Requirement 1:
Answer these from the piece on wikis in law firms:
(a) What was the name of the panel the writer served on?
(b) What share of the audience said they use wikis in their law firms?
(c) Why were the IT people at the Canadian firm happy with the Domino wiki?
Requirement 2: From the piece on wikis in law firms, list every wiki the Canadian firm set up once KM took over the shell structure.
Requirement 3: Pick up the piece on wikis in law firms after its final sentence and write what comes next.

Document segment:
════════

I recently attended an event on knowledge management and web 2.0 held at a major Boston law firm for people who work in knowledge management at legal firms. I served on a panel, Blogging as Knowledge Management. Jack Vinson, who also served on the panel covered our session in his post, NY-Toronto Law Firm KM Summit 2008 in Boston, so I defer to him. I tend to get caught up in the conversation and find it hard to blog a session that I am involved with.
However, I did take notes on the excellent following session about wikis use in law firms, primarily for knowledge management. It was led by two experienced knowledge management professionals with major firms. They shared their experiences within their firms. The two examples make for interesting contrasting examples. A third of the audience also said they use wikis in their law firms.
The first example was a Canadian law firm with 100 lawyers and 100 support staff. Prior to the wiki, documents were stored individually in folders on a shared drive with no consistency. People did not attempt to find them there but sent emails to colleagues to find stuff. I have talked with a number of firms where this occurs, There was also no search engine on the old intranet. IT was under staffed with too many projects to fix this issue. So the knowledge management people looked at wikis. They were already using Domino so they choose the Domino wiki for their initial effort. The IT people were happy because it was inside firewall.
IT set up a shell structure for the wikis and then KM took over. There were wikis for different practice groups and they were searchable. There was one for content management with tags to narrow the browsing. Another group set up a wiki for contact information with the courts and other places. A third group set up a wiki for employment contracts with links to leading cases. There was also a wiki for students for educational materials
Their early success created a big demand. Every group wanted wikis. Updating was given to assistants, clerks & associates. However the technology was not perfect. You had to sign on separately for each wiki and they were creating silos of information. To solve this issue they looked at a number of enterprise tools and found most too feature rich and complex for lawyers to use them.

════════

Provided material:
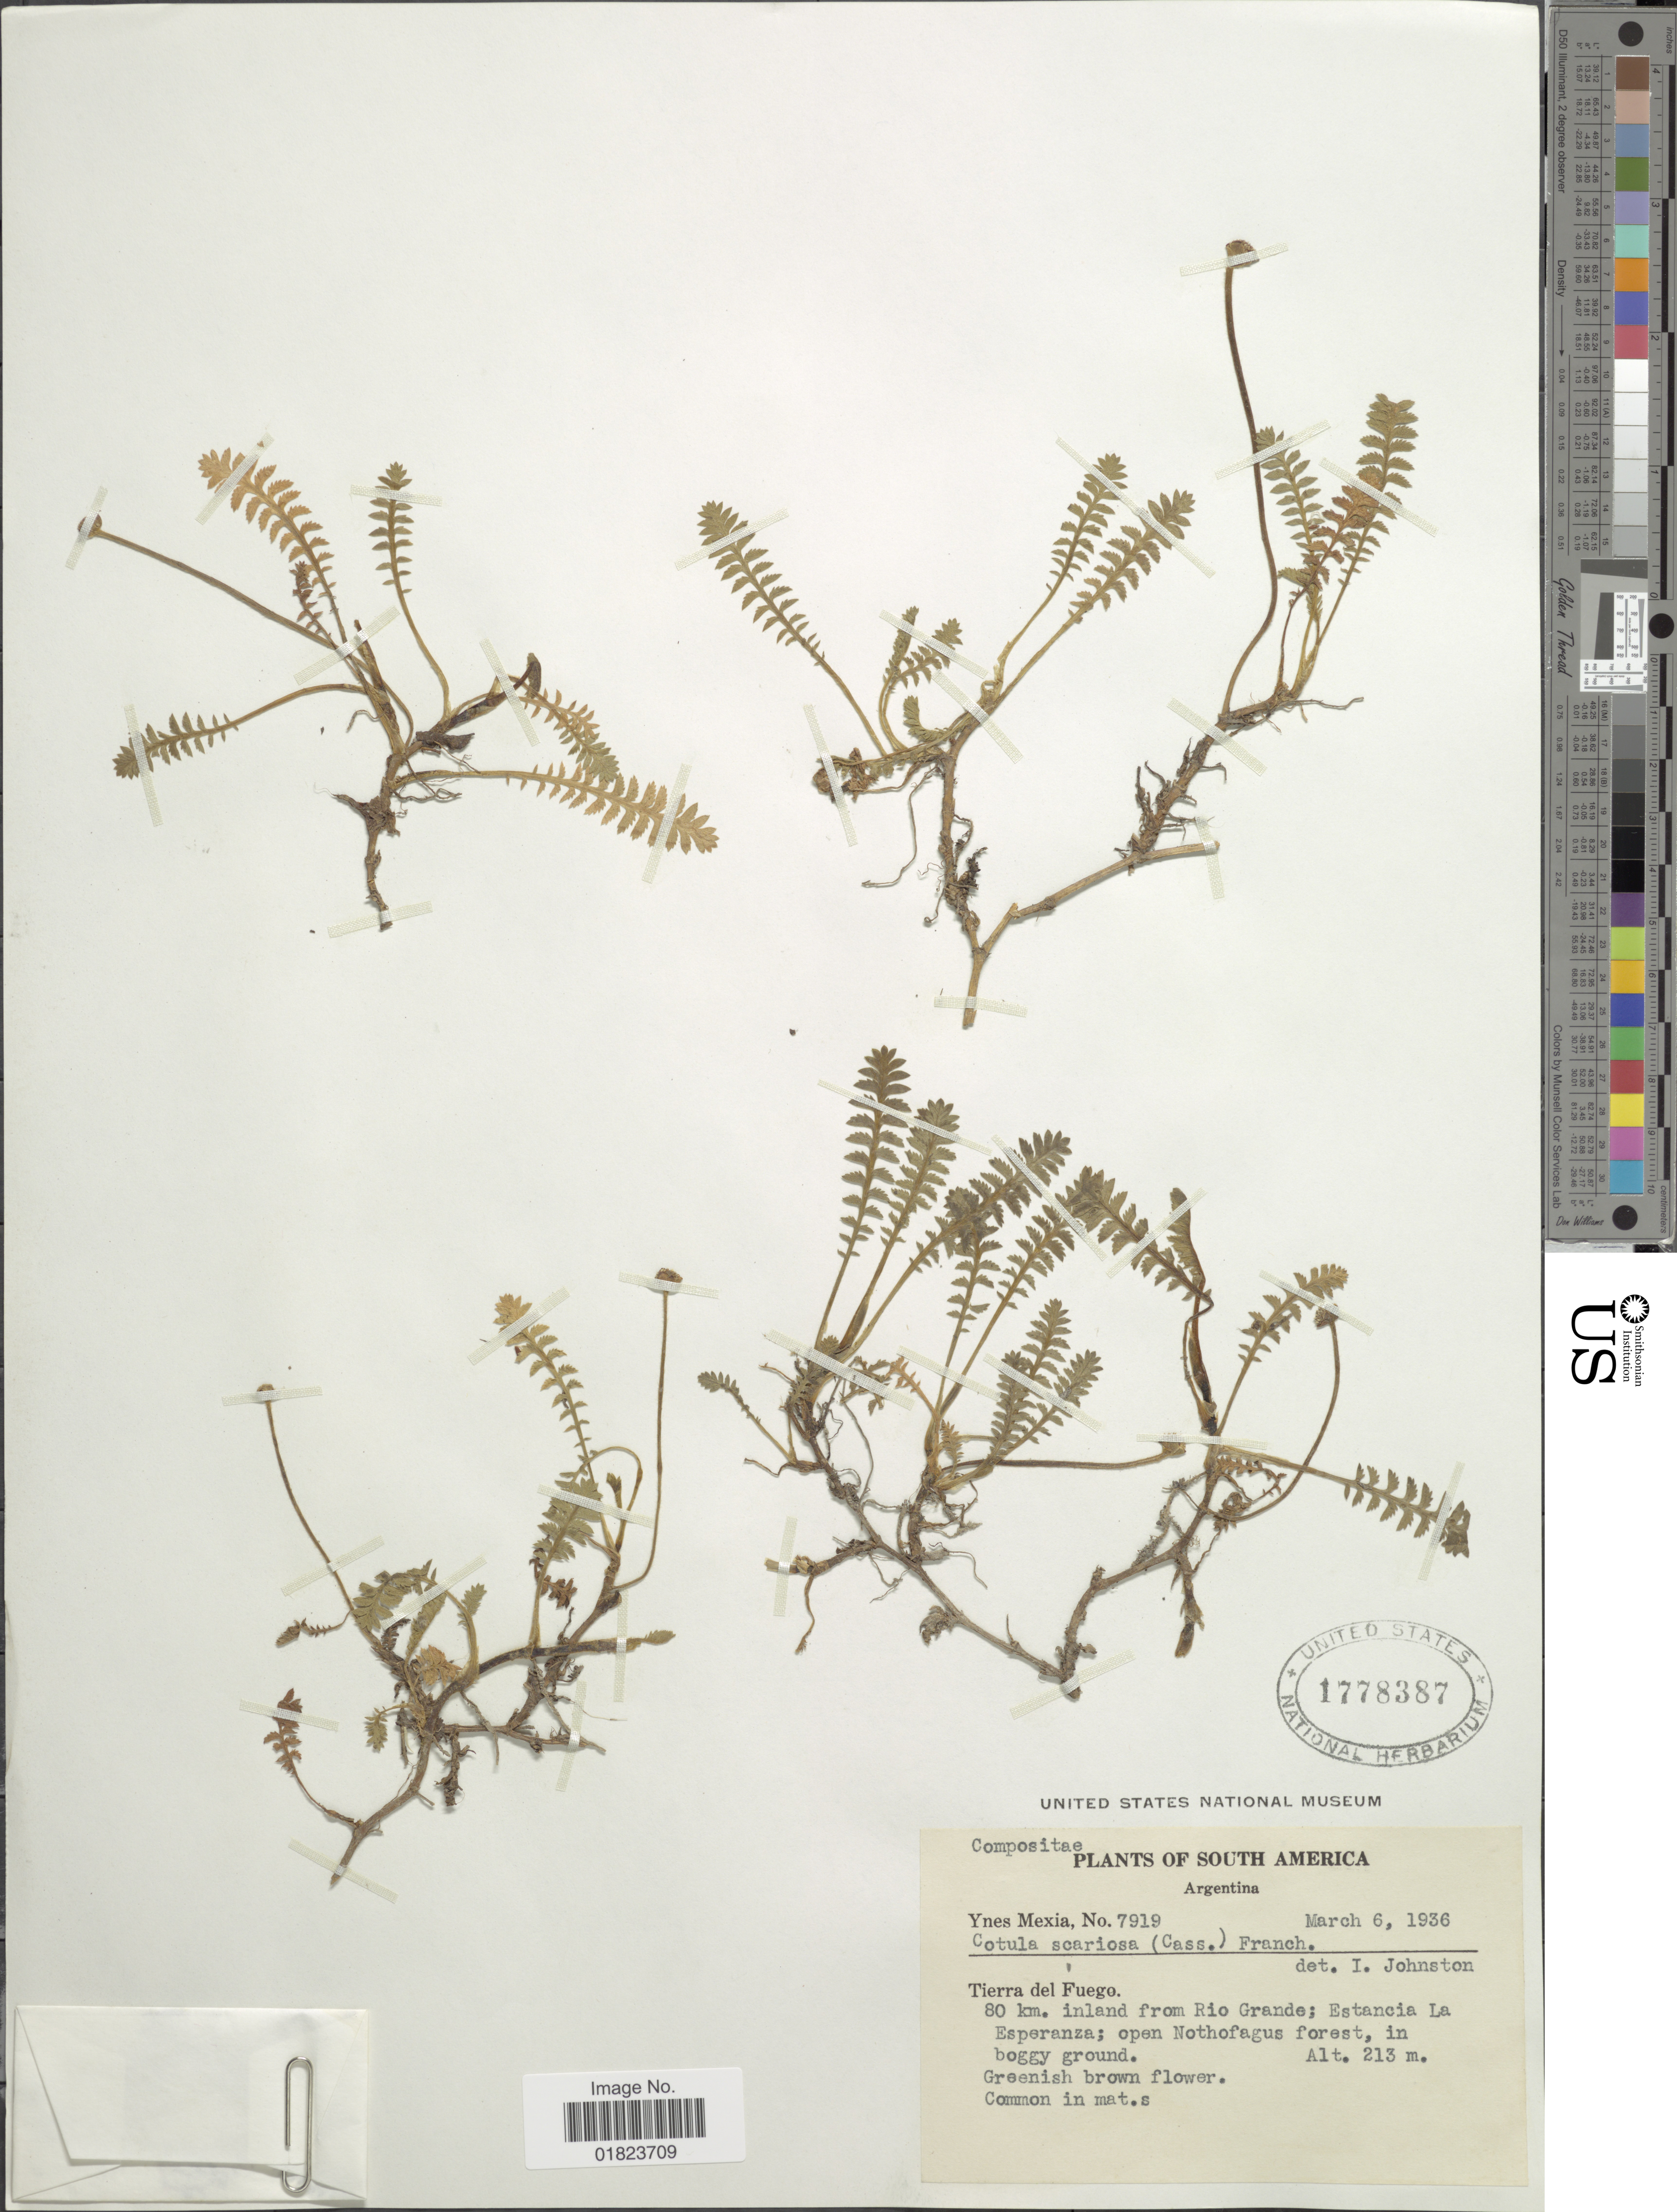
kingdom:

════════

Task answer 1:
(a) Blogging as Knowledge Management.
(b) A third of the audience.
(c) Because it was inside the firewall.

Task answer 2:
- Wikis for different practice groups, which were searchable
- A wiki for content management, with tags to narrow the browsing
- A wiki for contact information with the courts and other places
- A wiki for employment contracts, with links to leading cases
- A wiki for students, for educational materials

Task answer 3:
They went with Thought Farmer for its simplicity and ease of interface. (see my review - ThoughtFarmer – Intranet 2.0). It has Web 2.0 features – staff profile, tagging, RSS, social networking, email publishing, - also search with relevancy ranking. They started with a pilot of 20 people for 2 months. Then after initial success they moved all data over to Thought Farmer for a May 12 launch.
The wiki was now the only intranet and document management system. It tracks recent changes and who did it and you can see their picture. KM allows others to add tags and supplements existing tags. Since May 12: 416 pages created, 776 documents added, 299 links crated 18 comments added.
The benefits from the wiki include enabling personal knowledge management within each person’s individual profile page. People added to their profiles: their commonly referred documents, their articles & presentations, It has also spread updating to others, improved collaboration, and made it easier to find information
The presenter’s thoughts on lessons learned include: select an easy to use tool, do not force participation, transfer the process of updating to groups and develop a process for each group. You should also offer training and share success stories. They held individual training in 10 to 15 minute sessions.
They have found that not all users will be active contributors and the ROI is hard to measure. The tool should also be more Blackberry friendly. However, overall it seems to be a great success. They are going to upgrade to the new version of Thought Farmer that will have blogs, forums, and calendar. This is enough for one day. Tomorrow I will cover a Sharepoint wiki example and also briefly mention the session which preceded ours.
Thanks for this post. It's always great to see that the implementation of wikis in an organization is successful. Did the presenters give criteria to evaluate the ROI?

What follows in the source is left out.